Lateef Johar, a student activist and writer in Pakistan's south-western province Balochistan, has been on hunger strike for 45 consecutive days. He is determined to keep his words, “strike till death”, until his friend and mentor Zahid Baloch, the chairperson of the largest ethnic Baloch student body Baloch Student Organisation Azad (BSO-Azad), is released.
Zahid's BSO-Azad colleagues claim he was abducted on 18 March 2014 in Quetta, Balochistan's capital. They say he was first held at gunpoint by soldiers from Pakistan's paramilitary force, the Frontier Corps (FC), then blind-folded and pushed into a vehicle. In an interview with the BBC six months before his abduction, Zahid claimed that BSO-Azad was only involved in the non-violent struggle for Balochistan's self-determination. He also said he feared for his life because of his activism.
Lateef Johar's hunger strike highlights Zahid's case and the plight of Pakistan's largest and poorest province Balochistan. Since 2006, a renewed battle for independence has been waging here, between Baloch separatists and the government of Pakistan. In this complicated and ugly war, disappearances like Zahid's, are not uncommon, and often have tragic endings.
According to the Human Rights Commision of Pakistan (HRCP), since 2010, the bodies of hundreds of Balochistan’s “missing people” have turned up bearing torture marks. In 2013 alone, 116 bodies were found across the province, 87 of which were identified by families who accused Pakistan’s security agencies of abducting their loved ones. Recently, the human rights group Voice for Baloch Missing Persons (VBMP) claimed that as many as 373 bodies of missing people were recovered, since last year.
Lateef Johar's protest
Even though Johar is determined to continue strike, his medical condition is deteriorating. Doctors have warned that if he continues the strike he will die soon. His protest had received little media coverage, till last week when the Chief Minister of Balochistan, Dr.Abdul Malik Baloch came to visit him. Johar refused the Minister's request to end his hunger strike, demanding Zahid's release first.
We strongly appeal to the world that ours is a peaceful struggle and ours is a peaceful student’s organization and they must know deeply with the regards to the problems of Baloch nation, any problem related should be figured out and then resolved whether it comes to the Baloch geography or their educational or social and national problems.
Fatimah Insan wrote in an open letter to Johar on her blog:
If you die, they will be happy. Please do not make them happy.
As Voice of Balochistan tweeted:
The lack of coverage did not matter for the activists who carried out the hastag campaigns on Twitter using #SaveBSOAzadLeader and #StrikeTillDeath. A petition addressing the UN asking for the release of BSO-Azad chairman was also started on Change.org.
Yet negative reactions also followed.
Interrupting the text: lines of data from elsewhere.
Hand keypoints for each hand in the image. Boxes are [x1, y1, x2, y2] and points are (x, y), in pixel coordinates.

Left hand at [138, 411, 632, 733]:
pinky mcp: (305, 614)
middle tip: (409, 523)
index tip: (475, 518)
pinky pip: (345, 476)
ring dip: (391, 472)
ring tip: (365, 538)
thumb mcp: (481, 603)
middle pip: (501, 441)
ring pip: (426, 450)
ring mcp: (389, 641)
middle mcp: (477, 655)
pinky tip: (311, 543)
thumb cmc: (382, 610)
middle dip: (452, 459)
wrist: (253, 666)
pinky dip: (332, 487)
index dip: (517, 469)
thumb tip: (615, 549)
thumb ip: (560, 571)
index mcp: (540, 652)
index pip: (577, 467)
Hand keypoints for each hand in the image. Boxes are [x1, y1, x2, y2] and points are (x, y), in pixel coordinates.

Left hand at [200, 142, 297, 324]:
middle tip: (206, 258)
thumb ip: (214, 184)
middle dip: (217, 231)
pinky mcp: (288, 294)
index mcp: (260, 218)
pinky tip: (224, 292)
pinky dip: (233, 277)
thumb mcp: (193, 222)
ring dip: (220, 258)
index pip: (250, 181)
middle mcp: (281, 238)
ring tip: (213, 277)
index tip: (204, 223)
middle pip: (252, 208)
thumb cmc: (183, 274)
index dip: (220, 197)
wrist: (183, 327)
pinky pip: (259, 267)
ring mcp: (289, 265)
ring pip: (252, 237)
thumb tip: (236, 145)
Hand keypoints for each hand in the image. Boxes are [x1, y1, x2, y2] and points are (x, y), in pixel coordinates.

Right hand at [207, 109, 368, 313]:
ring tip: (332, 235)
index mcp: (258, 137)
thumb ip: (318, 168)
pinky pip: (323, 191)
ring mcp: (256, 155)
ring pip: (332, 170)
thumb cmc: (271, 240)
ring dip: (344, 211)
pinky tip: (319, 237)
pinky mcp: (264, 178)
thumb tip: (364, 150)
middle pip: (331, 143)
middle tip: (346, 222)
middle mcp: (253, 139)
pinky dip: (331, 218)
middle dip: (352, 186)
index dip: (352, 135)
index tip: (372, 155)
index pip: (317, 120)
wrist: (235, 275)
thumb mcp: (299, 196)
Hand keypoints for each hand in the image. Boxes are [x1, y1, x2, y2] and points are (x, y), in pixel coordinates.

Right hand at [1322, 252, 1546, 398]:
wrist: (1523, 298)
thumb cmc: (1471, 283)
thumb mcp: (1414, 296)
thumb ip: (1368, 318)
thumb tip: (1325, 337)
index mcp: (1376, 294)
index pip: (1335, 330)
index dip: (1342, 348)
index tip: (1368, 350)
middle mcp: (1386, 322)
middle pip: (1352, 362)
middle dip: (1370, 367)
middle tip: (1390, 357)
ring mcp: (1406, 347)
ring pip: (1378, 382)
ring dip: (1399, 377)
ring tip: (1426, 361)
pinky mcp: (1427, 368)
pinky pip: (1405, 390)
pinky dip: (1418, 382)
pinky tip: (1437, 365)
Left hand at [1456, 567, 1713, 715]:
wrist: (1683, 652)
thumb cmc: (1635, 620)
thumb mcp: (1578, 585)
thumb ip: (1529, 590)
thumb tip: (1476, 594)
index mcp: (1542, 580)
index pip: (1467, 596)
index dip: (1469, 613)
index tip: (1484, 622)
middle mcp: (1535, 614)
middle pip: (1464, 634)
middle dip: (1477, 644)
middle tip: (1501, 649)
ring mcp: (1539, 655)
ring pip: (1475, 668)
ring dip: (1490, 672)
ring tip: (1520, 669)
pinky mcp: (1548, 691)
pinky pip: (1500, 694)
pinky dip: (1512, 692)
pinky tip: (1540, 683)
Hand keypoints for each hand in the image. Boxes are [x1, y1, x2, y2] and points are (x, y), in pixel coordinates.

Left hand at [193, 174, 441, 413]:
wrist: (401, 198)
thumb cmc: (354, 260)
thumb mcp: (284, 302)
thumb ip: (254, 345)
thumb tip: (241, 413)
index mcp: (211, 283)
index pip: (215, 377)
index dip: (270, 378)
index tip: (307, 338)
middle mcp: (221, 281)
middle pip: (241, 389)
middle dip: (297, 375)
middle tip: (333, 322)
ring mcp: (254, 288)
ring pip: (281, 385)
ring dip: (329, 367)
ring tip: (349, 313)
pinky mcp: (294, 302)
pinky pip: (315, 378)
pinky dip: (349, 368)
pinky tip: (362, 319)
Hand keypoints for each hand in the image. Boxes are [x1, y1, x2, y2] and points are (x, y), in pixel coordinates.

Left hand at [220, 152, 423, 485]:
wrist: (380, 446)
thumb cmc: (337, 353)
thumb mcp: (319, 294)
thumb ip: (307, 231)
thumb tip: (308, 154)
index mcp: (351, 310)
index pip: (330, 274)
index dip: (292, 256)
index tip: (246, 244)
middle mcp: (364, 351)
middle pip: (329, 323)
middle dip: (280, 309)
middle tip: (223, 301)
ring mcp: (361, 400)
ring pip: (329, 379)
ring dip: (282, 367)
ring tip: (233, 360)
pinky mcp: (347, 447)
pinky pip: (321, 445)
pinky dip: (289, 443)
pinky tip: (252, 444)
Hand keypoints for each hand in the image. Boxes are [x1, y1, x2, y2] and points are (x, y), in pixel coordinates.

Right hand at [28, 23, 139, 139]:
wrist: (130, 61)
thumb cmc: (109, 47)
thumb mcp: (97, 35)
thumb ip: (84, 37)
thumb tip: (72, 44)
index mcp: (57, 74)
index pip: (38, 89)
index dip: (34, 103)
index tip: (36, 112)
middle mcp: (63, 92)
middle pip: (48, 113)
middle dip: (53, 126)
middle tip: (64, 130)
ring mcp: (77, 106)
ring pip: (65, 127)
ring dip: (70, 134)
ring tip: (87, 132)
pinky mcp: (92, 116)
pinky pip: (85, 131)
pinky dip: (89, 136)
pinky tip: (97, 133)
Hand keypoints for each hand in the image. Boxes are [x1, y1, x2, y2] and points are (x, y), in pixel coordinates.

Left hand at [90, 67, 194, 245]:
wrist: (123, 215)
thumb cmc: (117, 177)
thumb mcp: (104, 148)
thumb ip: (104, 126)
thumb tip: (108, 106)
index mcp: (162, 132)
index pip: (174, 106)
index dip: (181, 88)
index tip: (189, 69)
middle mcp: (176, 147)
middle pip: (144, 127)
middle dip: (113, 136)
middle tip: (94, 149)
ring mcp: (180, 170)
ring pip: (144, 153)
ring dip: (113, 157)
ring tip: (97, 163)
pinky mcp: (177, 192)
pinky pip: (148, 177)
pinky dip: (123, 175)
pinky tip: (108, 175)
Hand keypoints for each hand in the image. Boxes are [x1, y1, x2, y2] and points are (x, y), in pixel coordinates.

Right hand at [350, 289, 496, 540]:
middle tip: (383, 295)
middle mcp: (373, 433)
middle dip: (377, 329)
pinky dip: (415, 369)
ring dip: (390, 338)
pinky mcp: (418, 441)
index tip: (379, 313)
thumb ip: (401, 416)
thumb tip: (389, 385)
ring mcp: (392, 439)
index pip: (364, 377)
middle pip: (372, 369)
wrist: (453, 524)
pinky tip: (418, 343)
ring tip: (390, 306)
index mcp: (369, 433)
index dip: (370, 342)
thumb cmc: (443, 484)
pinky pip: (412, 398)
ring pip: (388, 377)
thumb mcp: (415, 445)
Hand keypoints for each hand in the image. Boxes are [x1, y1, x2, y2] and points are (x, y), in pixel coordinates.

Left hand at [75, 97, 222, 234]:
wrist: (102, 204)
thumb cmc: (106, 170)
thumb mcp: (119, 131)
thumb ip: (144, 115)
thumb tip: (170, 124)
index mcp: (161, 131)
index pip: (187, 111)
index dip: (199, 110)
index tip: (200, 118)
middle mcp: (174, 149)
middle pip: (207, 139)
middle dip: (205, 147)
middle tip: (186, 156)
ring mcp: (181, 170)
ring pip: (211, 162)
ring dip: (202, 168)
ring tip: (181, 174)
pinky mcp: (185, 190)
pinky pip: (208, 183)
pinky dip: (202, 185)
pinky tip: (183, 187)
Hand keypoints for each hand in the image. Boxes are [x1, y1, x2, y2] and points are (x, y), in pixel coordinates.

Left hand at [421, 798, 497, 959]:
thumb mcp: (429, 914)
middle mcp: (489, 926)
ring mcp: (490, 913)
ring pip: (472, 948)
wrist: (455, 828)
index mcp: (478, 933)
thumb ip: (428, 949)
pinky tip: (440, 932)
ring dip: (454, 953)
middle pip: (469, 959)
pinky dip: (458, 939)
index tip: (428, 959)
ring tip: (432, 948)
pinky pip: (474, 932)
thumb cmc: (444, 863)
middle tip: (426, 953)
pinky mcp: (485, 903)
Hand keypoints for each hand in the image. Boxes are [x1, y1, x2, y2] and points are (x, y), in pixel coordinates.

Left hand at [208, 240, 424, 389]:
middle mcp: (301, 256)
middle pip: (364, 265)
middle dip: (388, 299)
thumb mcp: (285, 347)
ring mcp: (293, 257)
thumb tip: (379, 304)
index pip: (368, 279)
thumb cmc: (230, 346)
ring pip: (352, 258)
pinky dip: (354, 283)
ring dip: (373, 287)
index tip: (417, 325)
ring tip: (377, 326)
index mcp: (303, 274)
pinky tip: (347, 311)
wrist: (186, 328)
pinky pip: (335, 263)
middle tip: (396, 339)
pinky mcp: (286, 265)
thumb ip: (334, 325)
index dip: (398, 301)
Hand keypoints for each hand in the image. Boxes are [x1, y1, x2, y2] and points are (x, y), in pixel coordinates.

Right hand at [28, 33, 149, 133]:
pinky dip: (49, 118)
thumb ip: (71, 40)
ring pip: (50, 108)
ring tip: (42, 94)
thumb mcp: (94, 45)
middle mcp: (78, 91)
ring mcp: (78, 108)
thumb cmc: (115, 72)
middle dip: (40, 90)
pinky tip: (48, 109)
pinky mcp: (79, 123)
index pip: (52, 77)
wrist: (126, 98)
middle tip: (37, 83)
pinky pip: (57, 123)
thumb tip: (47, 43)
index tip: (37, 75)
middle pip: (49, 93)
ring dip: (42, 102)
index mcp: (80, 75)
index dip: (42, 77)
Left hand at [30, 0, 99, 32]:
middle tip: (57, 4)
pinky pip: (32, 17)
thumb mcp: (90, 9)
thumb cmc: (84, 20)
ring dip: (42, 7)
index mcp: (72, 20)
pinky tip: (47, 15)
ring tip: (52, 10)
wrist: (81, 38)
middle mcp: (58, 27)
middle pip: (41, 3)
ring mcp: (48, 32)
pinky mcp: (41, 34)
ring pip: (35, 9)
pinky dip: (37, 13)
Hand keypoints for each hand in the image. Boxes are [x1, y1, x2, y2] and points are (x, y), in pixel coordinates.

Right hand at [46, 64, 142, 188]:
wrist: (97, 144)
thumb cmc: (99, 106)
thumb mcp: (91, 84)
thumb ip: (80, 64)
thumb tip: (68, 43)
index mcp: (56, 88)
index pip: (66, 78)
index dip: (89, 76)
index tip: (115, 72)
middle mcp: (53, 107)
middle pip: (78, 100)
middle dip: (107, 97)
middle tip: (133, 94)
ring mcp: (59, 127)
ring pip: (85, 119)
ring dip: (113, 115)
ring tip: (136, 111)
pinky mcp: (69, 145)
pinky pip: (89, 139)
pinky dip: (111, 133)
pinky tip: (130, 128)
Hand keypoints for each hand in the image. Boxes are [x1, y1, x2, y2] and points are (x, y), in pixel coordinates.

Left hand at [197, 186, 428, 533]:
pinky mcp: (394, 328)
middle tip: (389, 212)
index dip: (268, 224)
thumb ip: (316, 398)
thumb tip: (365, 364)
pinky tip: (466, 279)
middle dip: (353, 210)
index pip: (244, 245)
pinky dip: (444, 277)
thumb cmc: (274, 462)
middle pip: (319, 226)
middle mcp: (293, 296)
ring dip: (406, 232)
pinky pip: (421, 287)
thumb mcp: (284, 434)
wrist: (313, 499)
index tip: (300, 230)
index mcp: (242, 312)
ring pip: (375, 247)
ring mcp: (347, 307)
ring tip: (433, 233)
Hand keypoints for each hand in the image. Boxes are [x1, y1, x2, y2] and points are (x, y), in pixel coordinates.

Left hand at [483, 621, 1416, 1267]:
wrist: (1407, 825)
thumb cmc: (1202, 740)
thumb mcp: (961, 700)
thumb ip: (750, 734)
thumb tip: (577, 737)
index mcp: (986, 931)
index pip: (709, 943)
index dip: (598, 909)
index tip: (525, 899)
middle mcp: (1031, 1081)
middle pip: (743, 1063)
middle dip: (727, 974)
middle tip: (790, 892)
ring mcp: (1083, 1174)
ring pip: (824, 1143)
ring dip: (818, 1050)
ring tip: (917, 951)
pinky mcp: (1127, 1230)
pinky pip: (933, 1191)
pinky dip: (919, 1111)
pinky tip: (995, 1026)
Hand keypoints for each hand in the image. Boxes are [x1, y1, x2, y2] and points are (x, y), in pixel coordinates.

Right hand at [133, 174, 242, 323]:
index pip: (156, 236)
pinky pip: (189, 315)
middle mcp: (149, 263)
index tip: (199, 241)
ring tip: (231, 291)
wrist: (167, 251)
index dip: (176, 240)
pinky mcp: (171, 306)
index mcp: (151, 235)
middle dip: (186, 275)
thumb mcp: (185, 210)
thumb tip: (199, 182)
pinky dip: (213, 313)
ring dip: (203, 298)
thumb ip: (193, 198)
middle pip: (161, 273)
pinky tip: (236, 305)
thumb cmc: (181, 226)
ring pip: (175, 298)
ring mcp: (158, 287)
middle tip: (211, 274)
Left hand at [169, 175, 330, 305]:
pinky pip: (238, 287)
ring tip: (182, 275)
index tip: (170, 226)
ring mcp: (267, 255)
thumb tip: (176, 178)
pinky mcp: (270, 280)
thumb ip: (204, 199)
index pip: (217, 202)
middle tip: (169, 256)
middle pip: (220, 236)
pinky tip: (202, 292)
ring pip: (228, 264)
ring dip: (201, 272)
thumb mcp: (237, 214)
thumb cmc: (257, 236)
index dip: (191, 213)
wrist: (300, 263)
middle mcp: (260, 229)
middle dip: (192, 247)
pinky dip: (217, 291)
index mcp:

Pakistani officials accused them of spreading anti-Pakistan literature on college and university campuses. Balochistan's home minister Sarfaraz Bugti told BBC that the missing persons are faking “self-disappearances” to explain what is going on in his province. He said, “Sometimes, these activists ‘self-disappear'. They go away to militant training camps in Afghanistan and India, while their groups stage campaigns to wrongly accuse Pakistani forces of abductions.”
Ain Haider Zaider seems to agree with the state's version on the Pak Tea House blog:
You know most of them are involved in anti-state activities, and what is happening with them is what they deserve. Our agencies know better about the issue and we should not create any hurdle in their work due to our own naivety.
However, hope remains for a better tomorrow. Blogger Sayalif writes about Johar's cause:
His noble cause is to draw attention of Human right organization to stop Pakistan from committing serious human right violations in Balochistan. He deserves to live so are other Baloch who are in the illegal custody of law enforcement agencies.